Preview: Shaun White Skateboarding

What's happening in the screenshot above is one of the elements that makes Shaun White Skateboarding stand apart from the likes of Tony Hawk and EA's Skate 3. By doing tricks and generally skateboarding really well, you're transforming the game world from one that's monochromatic and lifeless into an eye-popping technicolor wonderland. Yes, it's pretty much like when Dorothy opens her front door after landing in Oz.

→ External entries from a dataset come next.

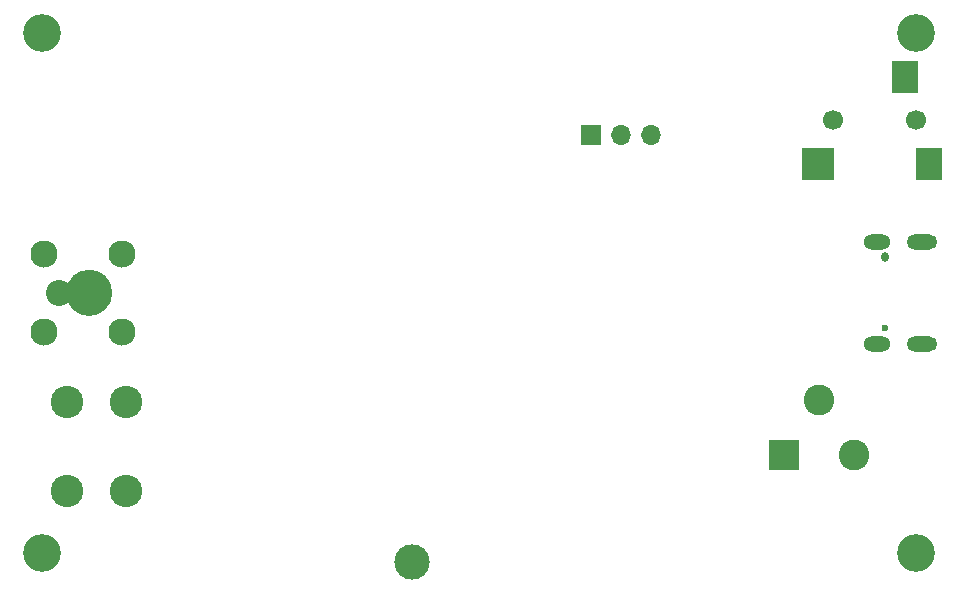
<source format=gbs>
G04 #@! TF.GenerationSoftware,KiCad,Pcbnew,7.0.6-7.0.6~ubuntu20.04.1*
G04 #@! TF.CreationDate,2024-01-10T11:24:15-08:00*
G04 #@! TF.ProjectId,harp_lick_detector_capactive,68617270-5f6c-4696-936b-5f6465746563,rev?*
G04 #@! TF.SameCoordinates,PX640a5a0PY7088980*
G04 #@! TF.FileFunction,Soldermask,Bot*
G04 #@! TF.FilePolarity,Negative*
%FSLAX46Y46*%
G04 Gerber Fmt 4.6, Leading zero omitted, Abs format (unit mm)*
G04 Created by KiCad (PCBNEW 7.0.6-7.0.6~ubuntu20.04.1) date 2024-01-10 11:24:15*
%MOMM*%
%LPD*%
G01*
G04 APERTURE LIST*
%ADD10C,1.975000*%
%ADD11C,2.200000*%
%ADD12C,2.300000*%
%ADD13R,2.600000X2.600000*%
%ADD14C,2.600000*%
%ADD15C,3.200000*%
%ADD16C,0.600000*%
%ADD17O,0.600000X0.850000*%
%ADD18O,2.300000X1.300000*%
%ADD19O,2.600000X1.300000*%
%ADD20C,2.750000*%
%ADD21R,1.700000X1.700000*%
%ADD22O,1.700000X1.700000*%
%ADD23C,3.000000*%
%ADD24C,1.700000*%
%ADD25R,2.200000X2.800000*%
%ADD26R,2.800000X2.800000*%
G04 APERTURE END LIST*
D10*
X7987500Y25000000D02*
G75*
G03*
X7987500Y25000000I-987500J0D01*
G01*
D11*
G04 #@! TO.C,J3*
X7000000Y25000000D03*
X4460000Y25000000D03*
D12*
X3190000Y21723400D03*
X9743200Y21723400D03*
X3190000Y28276600D03*
X9743200Y28276600D03*
G04 #@! TD*
D13*
G04 #@! TO.C,J6*
X65800000Y11250000D03*
D14*
X71800000Y11250000D03*
X68800000Y15950000D03*
G04 #@! TD*
D15*
G04 #@! TO.C,REF\u002A\u002A*
X77000000Y3000000D03*
G04 #@! TD*
G04 #@! TO.C,REF\u002A\u002A*
X77000000Y47000000D03*
G04 #@! TD*
D16*
G04 #@! TO.C,J5*
X74400000Y22000000D03*
D17*
X74400000Y28000000D03*
D18*
X73675000Y20680000D03*
D19*
X77500000Y20680000D03*
D18*
X73675000Y29320000D03*
D19*
X77500000Y29320000D03*
G04 #@! TD*
D15*
G04 #@! TO.C,REF\u002A\u002A*
X3000000Y47000000D03*
G04 #@! TD*
G04 #@! TO.C,REF\u002A\u002A*
X3000000Y3000000D03*
G04 #@! TD*
D20*
G04 #@! TO.C,H1*
X10100000Y15750000D03*
X5100000Y15750000D03*
X10100000Y8250000D03*
X5100000Y8250000D03*
G04 #@! TD*
D21*
G04 #@! TO.C,J2*
X49500000Y38400000D03*
D22*
X52040000Y38400000D03*
X54580000Y38400000D03*
G04 #@! TD*
D23*
G04 #@! TO.C,TP1*
X34300000Y2200000D03*
G04 #@! TD*
D24*
G04 #@! TO.C,J4*
X70000000Y39600000D03*
X77000000Y39600000D03*
D25*
X76100000Y43300000D03*
X78100000Y35900000D03*
D26*
X68700000Y35900000D03*
G04 #@! TD*
M02*

</source>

This part of the game came into play the moment I picked up the controller for my recent (and our first) hands-on with SWS on HD consoles. Something as simple as performing an ollie sends out a shockwave that brings color back to the surrounding world. It's not just about changing the look of the world, though, but its design as well.%Gallery-99161%
You'll see this in action in the new video below, but the reward for stringing together the wildest trick combos in this game isn't merely a high score -- it actually opens the door to even higher ones by letting you reshape the environment. The demo I played had me starting off performing simple tricks, but it wasn't long before I was finding spots where tricking with my groove meter filled up would cause pavement to rise into ramps.

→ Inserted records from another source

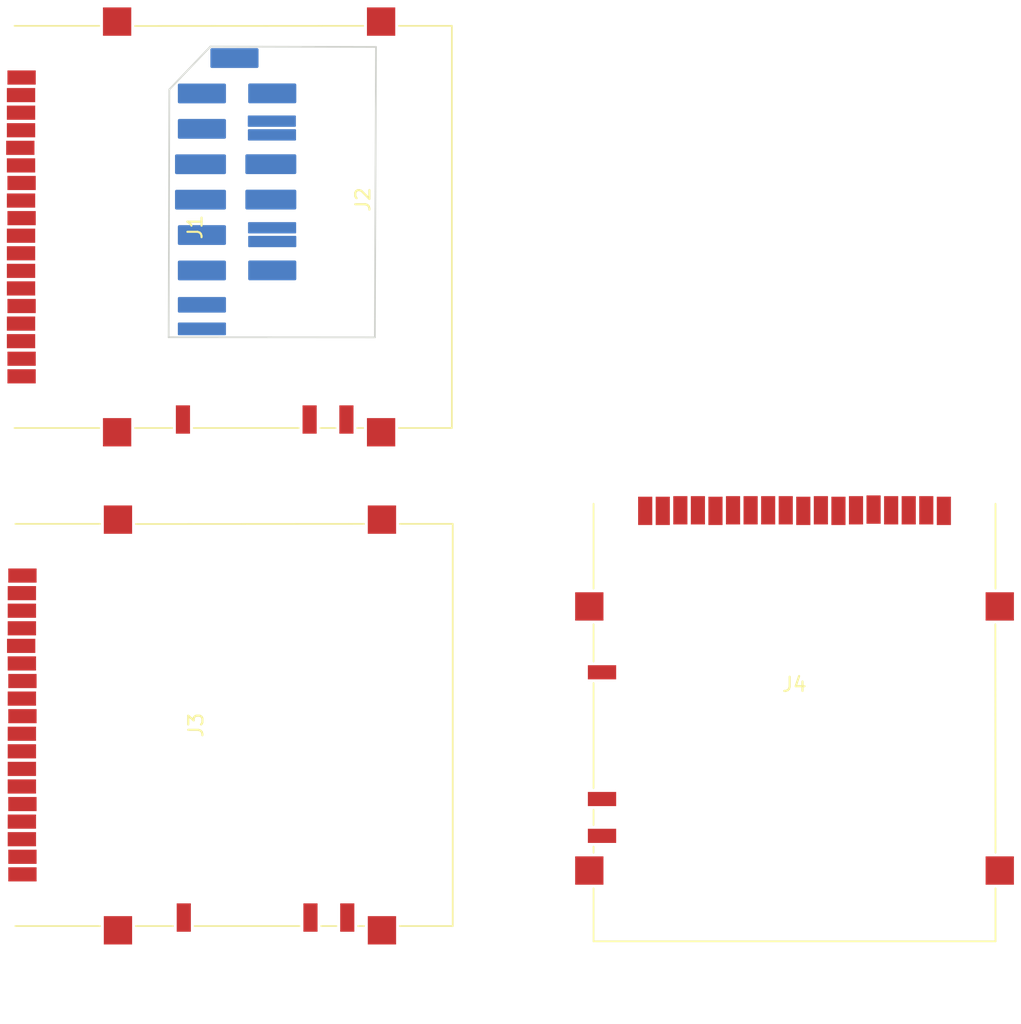
<source format=kicad_pcb>
(kicad_pcb
	(version 20241229)
	(generator "pcbnew")
	(generator_version "9.0")
	(general
		(thickness 1.6)
		(legacy_teardrops no)
	)
	(paper "A4")
	(layers
		(0 "F.Cu" signal)
		(2 "B.Cu" signal)
		(9 "F.Adhes" user "F.Adhesive")
		(11 "B.Adhes" user "B.Adhesive")
		(13 "F.Paste" user)
		(15 "B.Paste" user)
		(5 "F.SilkS" user "F.Silkscreen")
		(7 "B.SilkS" user "B.Silkscreen")
		(1 "F.Mask" user)
		(3 "B.Mask" user)
		(17 "Dwgs.User" user "User.Drawings")
		(19 "Cmts.User" user "User.Comments")
		(21 "Eco1.User" user "User.Eco1")
		(23 "Eco2.User" user "User.Eco2")
		(25 "Edge.Cuts" user)
		(27 "Margin" user)
		(31 "F.CrtYd" user "F.Courtyard")
		(29 "B.CrtYd" user "B.Courtyard")
		(35 "F.Fab" user)
		(33 "B.Fab" user)
		(39 "User.1" user)
		(41 "User.2" user)
		(43 "User.3" user)
		(45 "User.4" user)
	)
	(setup
		(pad_to_mask_clearance 0)
		(allow_soldermask_bridges_in_footprints no)
		(tenting front back)
		(pcbplotparams
			(layerselection 0x00000000_00000000_55555555_5755f5ff)
			(plot_on_all_layers_selection 0x00000000_00000000_00000000_00000000)
			(disableapertmacros no)
			(usegerberextensions no)
			(usegerberattributes yes)
			(usegerberadvancedattributes yes)
			(creategerberjobfile yes)
			(dashed_line_dash_ratio 12.000000)
			(dashed_line_gap_ratio 3.000000)
			(svgprecision 4)
			(plotframeref no)
			(mode 1)
			(useauxorigin no)
			(hpglpennumber 1)
			(hpglpenspeed 20)
			(hpglpendiameter 15.000000)
			(pdf_front_fp_property_popups yes)
			(pdf_back_fp_property_popups yes)
			(pdf_metadata yes)
			(pdf_single_document no)
			(dxfpolygonmode yes)
			(dxfimperialunits yes)
			(dxfusepcbnewfont yes)
			(psnegative no)
			(psa4output no)
			(plot_black_and_white yes)
			(sketchpadsonfab no)
			(plotpadnumbers no)
			(hidednponfab no)
			(sketchdnponfab yes)
			(crossoutdnponfab yes)
			(subtractmaskfromsilk no)
			(outputformat 1)
			(mirror no)
			(drillshape 1)
			(scaleselection 1)
			(outputdirectory "")
		)
	)
	(net 0 "")
	(net 1 "Net-(J1-DAT2)")
	(net 2 "Net-(J1-CD{slash}DAT3)")
	(net 3 "Net-(J1-DAT0)")
	(net 4 "Net-(J1-VSS-Pad3)")
	(net 5 "Net-(J1-CMD)")
	(net 6 "Net-(J1-DAT1)")
	(net 7 "Net-(J1-VDD)")
	(net 8 "Net-(J1-CLK)")
	(net 9 "Net-(J3-DAT2)")
	(net 10 "Net-(J3-VSS-Pad3)")
	(net 11 "Net-(J3-DAT1)")
	(net 12 "Net-(J3-CLK)")
	(net 13 "Net-(J3-VDD)")
	(net 14 "Net-(J3-CD{slash}DAT3)")
	(net 15 "Net-(J3-DAT0)")
	(net 16 "Net-(J3-CMD)")
	(footprint "Leica-G9ii:SD_Card_Socket_UHS-II_HTK_AXA573062" (layer "F.Cu") (at 126.44 114.65))
	(footprint "Leica-G9ii:SD_Card_Socket_UHS-II_HTK_AXA573062" (layer "F.Cu") (at 86.84 114.82 90))
	(footprint "Leica-G9ii:SD_Card_Chip_UHS-II" (layer "F.Cu") (at 82.6 77.715 90))
	(footprint "Leica-G9ii:SD_Card_Socket_UHS-II_HTK_AXA573062" (layer "F.Cu") (at 86.78 79.65 90))
	(embedded_fonts no)
)

</source>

In other areas, rails "grew" as I ground along them, taking me to otherwise unreachable areas. Same with special verts that, like the grind rails, can be shaped as you see fit later on in the game.

I started out wondering why the world needs another skateboarding game. Now I know why -- and can't wait to play more.

All of this alone was impressive, but wouldn't really be more than some fancy effects if the game didn't control as superbly as it does. To be honest, I've never dropped into a skateboarding game and found it as immediately accessible and satisfying to control as SWS is at this point. It just feels good -- but not like you're somehow being "pulled" into perfect landings on rails or rescued from bailing when you otherwise would have. It's simply really easy to perform tricks and get a flow going. Plus you're eased into it. I started out using the X button (I played the game on PS3) to ollie, but, 15 minutes or so in, was introduced to using the right analog stick to do so -- enabling me to pull off flip tricks in the process. Again, this just felt good.

As I got more comfortable with the controls, and was performing more impressive tricks, the game rewarded me with a second tier to my groove meter, this one blue and longer than the initial orange section. So, I had to try for even crazier moves to max it out and earn the ability (for as long as it stayed charged) to affect blue-hued areas of the game world. The transformations that resulted were even more dramatic, with whole areas reshaping to resemble a skate park.


Though I only got to explore one fairly small area near the beginning of the game, its producer played through another while I watched (in 3-D, which actually looked pretty good, save for the drop from 60 to 30 frames per second). In what was described as one of the game's more linear story missions, he skated across rooftops at breakneck speed, shaping grind rails to bridge massive gaps and ... avoiding a helicopter that was shooting at him. Seriously. The stage took him from the rooftops, across billboards, through skyscrapers under construction and along train tracks, with dramatic slow-mo moments along the way. I wanted to play it so badly. Hopefully next time.

It's not a perfect analogy, but playing SWS reminds me a lot of one of my favorite (also extreme sports) games: SSX. Sure, it's skateboarding, not snowboarding, and is open-world versus track-based, but what Ubisoft is cooking up has that same sort of over-the-top, fun vibe to it. That, and its ability to be picked up in a snap, but keep surprising you with its depth.

I started out wondering why the world needs another skateboarding game. Now I know why -- and can't wait to play more.